Правда, две его школьные скамьи были разделены войной, но в каком бы возрасте, с каким бы опытом ни садился человек за книгу, он в той или иной мере опять становится школьником.
В классе, на летнем учебном сборе командного состава запаса, почтенный слушатель в звании даже полковника и возрастом далеко за сорок, старательно тянется с подсказкой товарищу.
— Товарищ полковник, — обращается к нарушителю дисциплины капитан-руководитель, — по моему званию я даже не могу вам сделать замечание. Но вы мешаете проводить занятие.
И полковник запаса (начальник главка) встает, оправляет на отросшем брюшке гимнастерку и пытается оправдать свое мальчишеское поведение с каким-то мальчишеским конфузом.
Смешно? Нет. Даже по-своему мило. Ведь настоящих-то стариков куда, куда меньше, чем кажется юношам и девушкам, которые у нас впервые допускаются к избирательным урнам.
Когда же ты кончаешься совсем, наша молодость?
При всем военном опыте Нестерова (напоминаем, что служил он в разведке) его молодость на первых шагах работы проявилась в мрачном, даже в подавленном состоянии духа.
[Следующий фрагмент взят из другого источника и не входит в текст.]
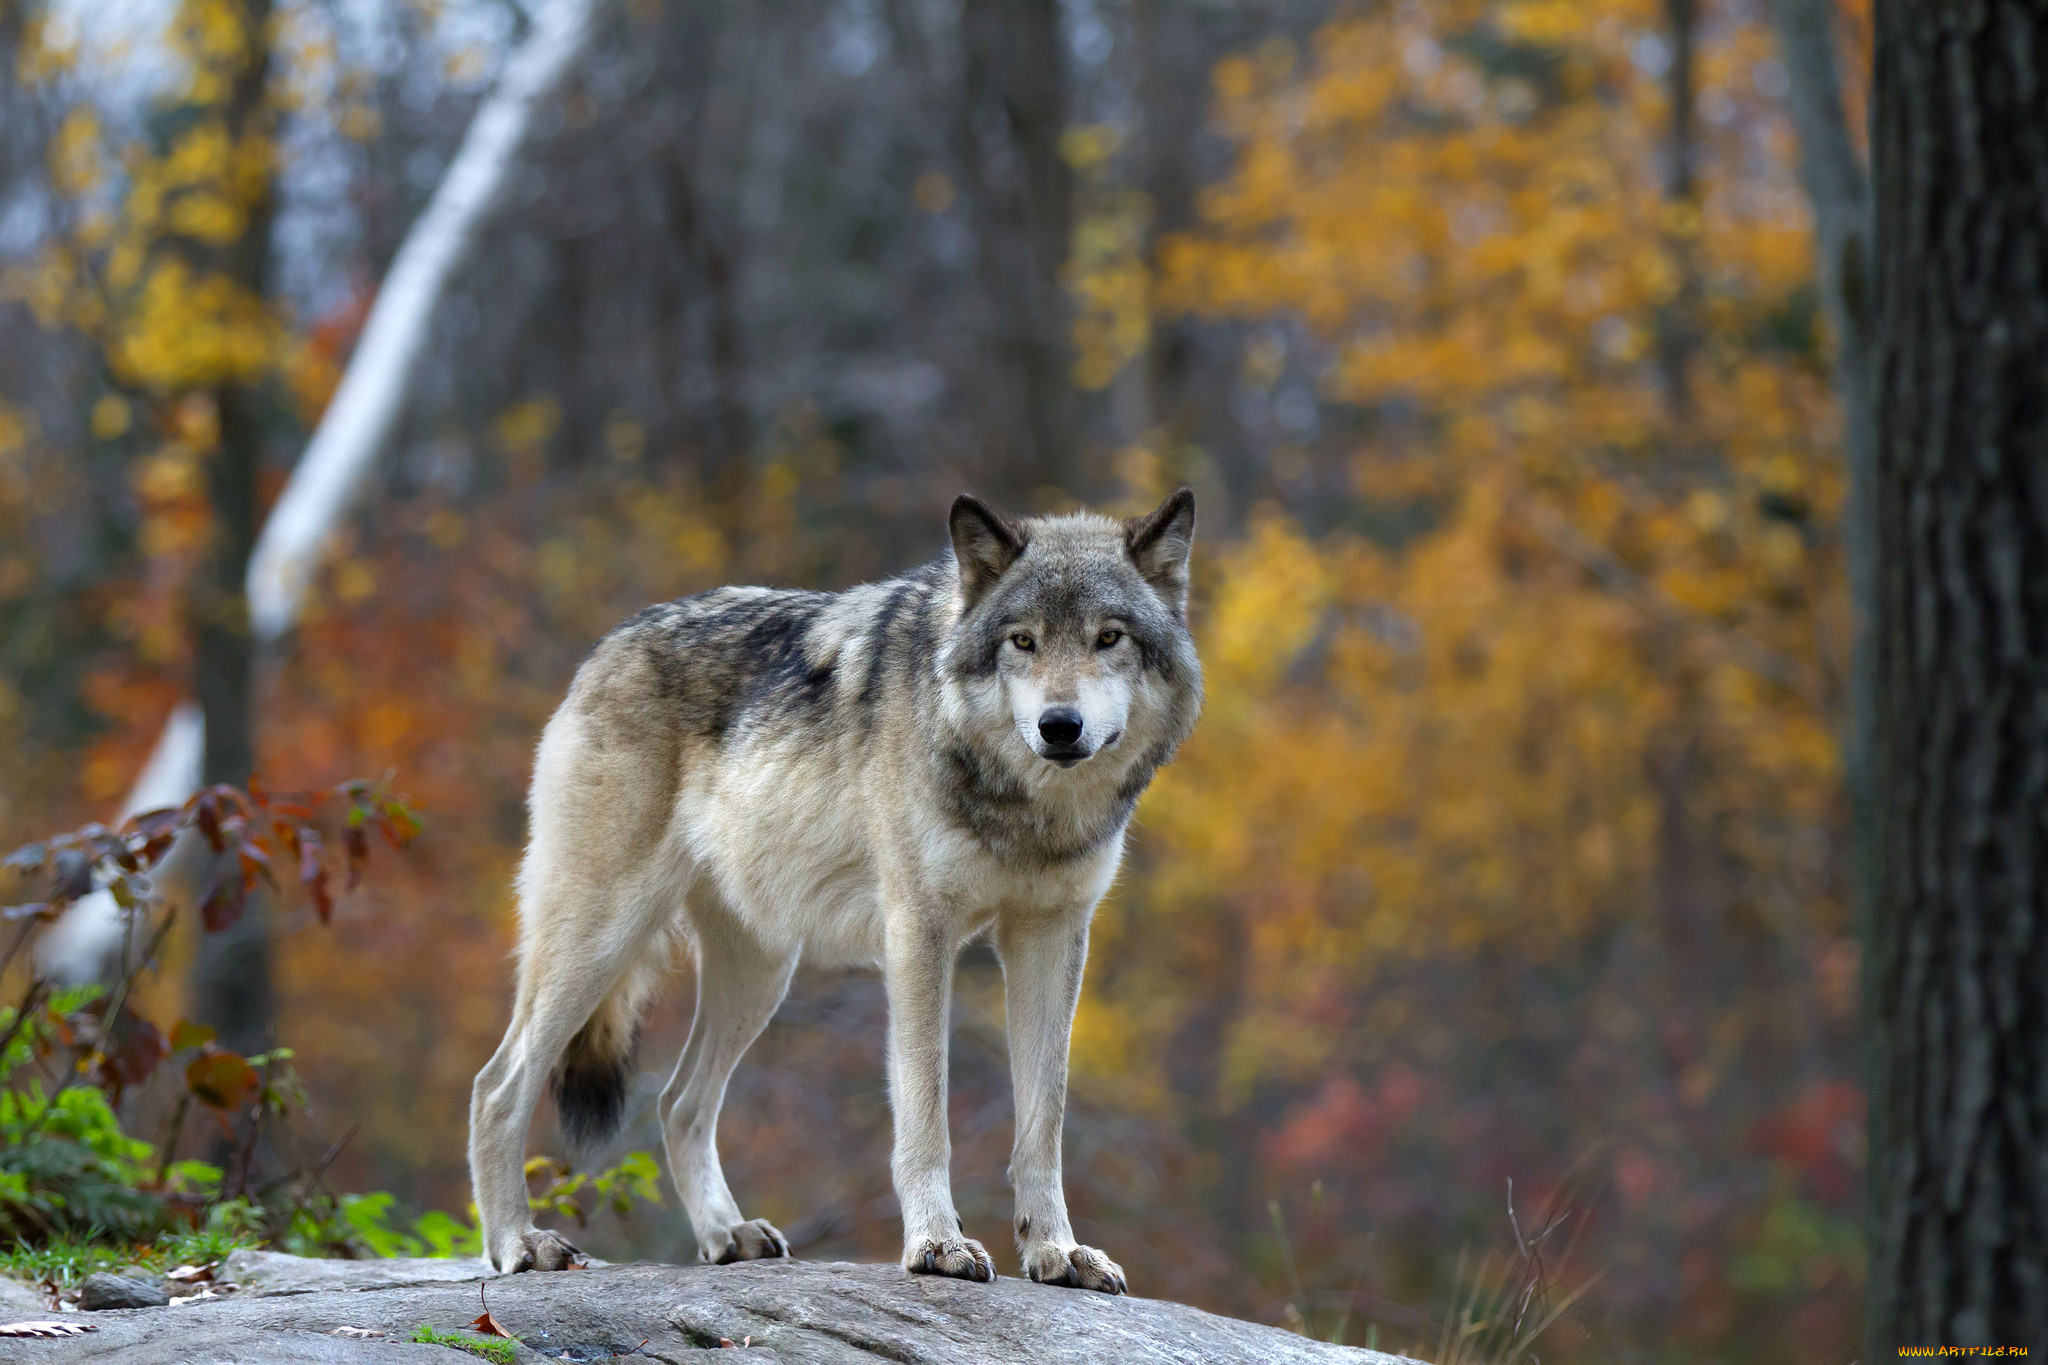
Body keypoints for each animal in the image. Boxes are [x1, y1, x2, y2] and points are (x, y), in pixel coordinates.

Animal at [464, 489, 1196, 1293]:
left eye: (1108, 638)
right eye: (1023, 641)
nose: (1059, 726)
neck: (1026, 809)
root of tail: (605, 647)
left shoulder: (1052, 934)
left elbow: (1044, 1122)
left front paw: (1057, 1252)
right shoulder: (918, 934)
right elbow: (925, 1110)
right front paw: (937, 1245)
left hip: (758, 974)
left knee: (679, 1101)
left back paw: (726, 1234)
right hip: (601, 939)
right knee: (497, 1086)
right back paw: (517, 1243)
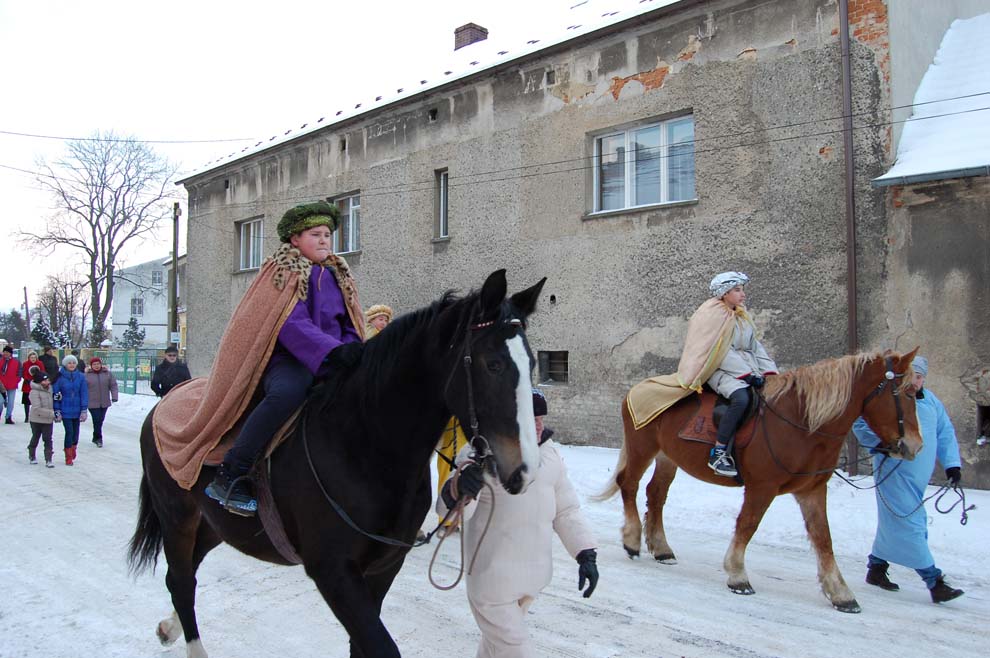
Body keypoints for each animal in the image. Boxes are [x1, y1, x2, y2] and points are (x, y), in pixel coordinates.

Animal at [128, 270, 548, 652]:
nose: (524, 470)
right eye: (492, 364)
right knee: (181, 581)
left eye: (532, 364)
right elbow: (379, 646)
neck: (364, 444)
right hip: (177, 515)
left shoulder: (382, 568)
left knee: (189, 569)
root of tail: (167, 401)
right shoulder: (334, 572)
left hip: (214, 521)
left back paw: (169, 627)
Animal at [600, 348, 928, 608]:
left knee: (656, 495)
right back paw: (632, 540)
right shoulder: (762, 486)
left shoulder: (812, 490)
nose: (914, 446)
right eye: (907, 392)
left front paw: (840, 592)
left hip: (668, 457)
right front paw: (737, 575)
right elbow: (748, 525)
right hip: (643, 448)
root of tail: (635, 390)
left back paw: (662, 548)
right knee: (629, 485)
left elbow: (823, 537)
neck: (802, 422)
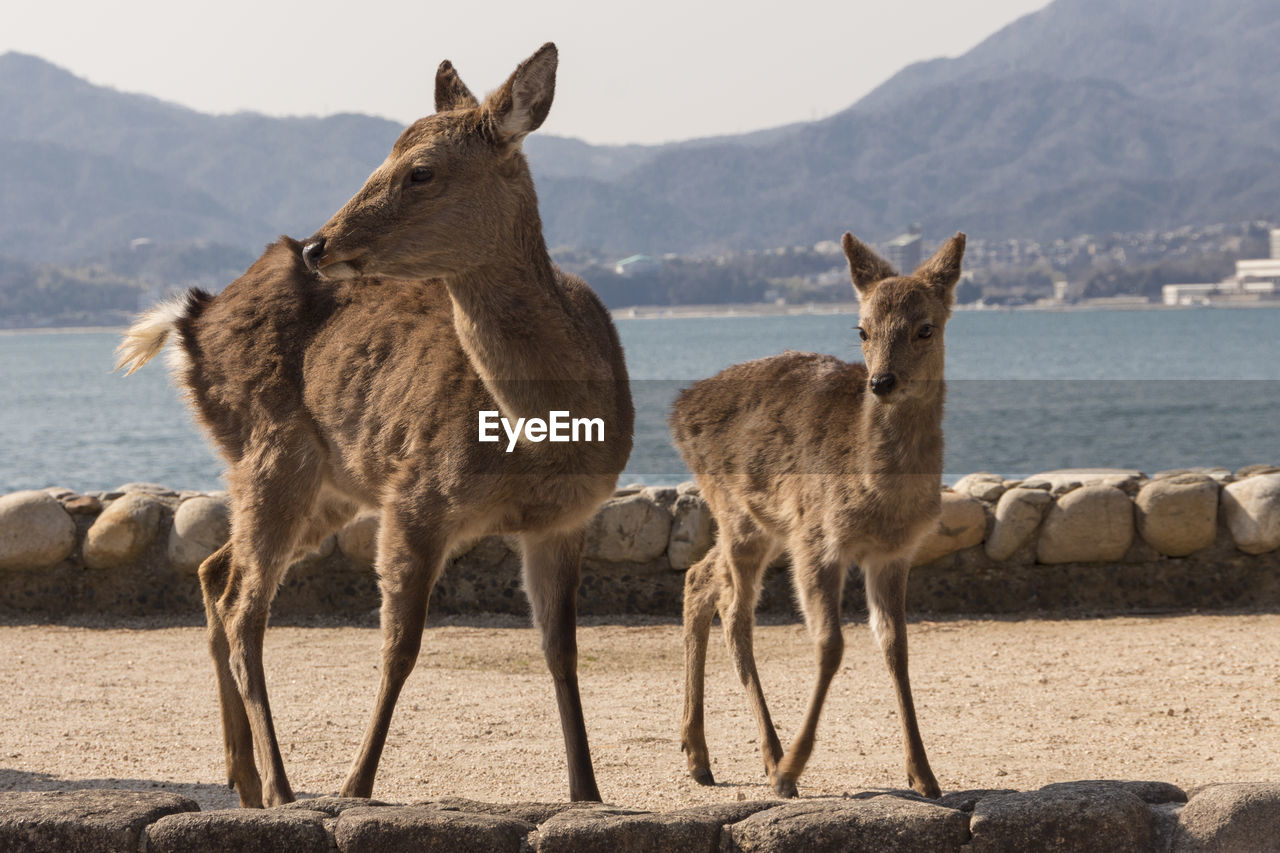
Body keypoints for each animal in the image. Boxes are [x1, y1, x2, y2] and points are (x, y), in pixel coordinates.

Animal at [116, 44, 634, 804]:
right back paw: (283, 788)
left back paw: (245, 779)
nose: (319, 246)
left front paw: (588, 792)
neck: (538, 442)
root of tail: (189, 322)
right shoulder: (417, 494)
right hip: (273, 449)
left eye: (421, 170)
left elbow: (562, 650)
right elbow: (400, 646)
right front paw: (355, 786)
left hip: (327, 486)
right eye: (382, 156)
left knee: (216, 572)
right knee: (245, 604)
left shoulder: (565, 519)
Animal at [675, 229, 962, 794]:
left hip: (757, 524)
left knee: (699, 579)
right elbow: (830, 646)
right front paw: (792, 769)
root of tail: (678, 411)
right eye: (862, 329)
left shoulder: (894, 553)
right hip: (737, 511)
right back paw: (769, 759)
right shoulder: (817, 538)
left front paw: (924, 775)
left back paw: (698, 755)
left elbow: (897, 648)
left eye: (926, 328)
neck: (879, 498)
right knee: (734, 612)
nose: (881, 382)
Работа у него была такая, в которой открывается некая изнанка, что ли, жизни.
Как многие и многие, Нестеров обладал защитным свойством — не слишком-то видеть дурное у себя дома. Все дурное, все злое, казалось ему, жило в своем роде едва ли не полноправно за пределами Советского Союза. У нас плохое могло быть лишь малосущественной случайностью, не слишком-то даже и заслуживающей внимания.
Такое настроение Нестерова было бы несправедливо назвать розовыми очками, которые любят сознательно надевать на чужие носы философы-интеллигентики бюрократической складки в целях, иной раз, маскировки собственных гадостей.
Нестеров имел потребность видеть в жизни хорошее, потребность, особенно развитую юностью, загубленной в жестокостях войны. Дело в том, что война не победила его, не осквернила его желаний и стремлений, хотя он видел войну не марширующих с развернутыми знаменами полков, изобретенную некоторыми романистами и буржуазными историками, и даже не войну по Льву Толстому, а участвовал в долгом, отчаянном, кровавом труде. Этот труд можно исторически понять; можно допустить и признать разумом его необходимость, но принять сердцем, полюбить и оправдать морально здоровому человеку нельзя.
Тому, кто видел войну, кто понял ее, свершая своими, не чужими, руками, хочется забыть. Для советского человека существует право на такое забвение: война неестественна, она уродливый, но, к сожалению, по обстоятельствам необходимый вынужденный эпизод.
Именно поэтому, именно, чтобы истребить уродство, было так много вложено нашим народом силы и воли для уничтожения врагов человечества и будет вложено, если возникнет необходимость, еще больше.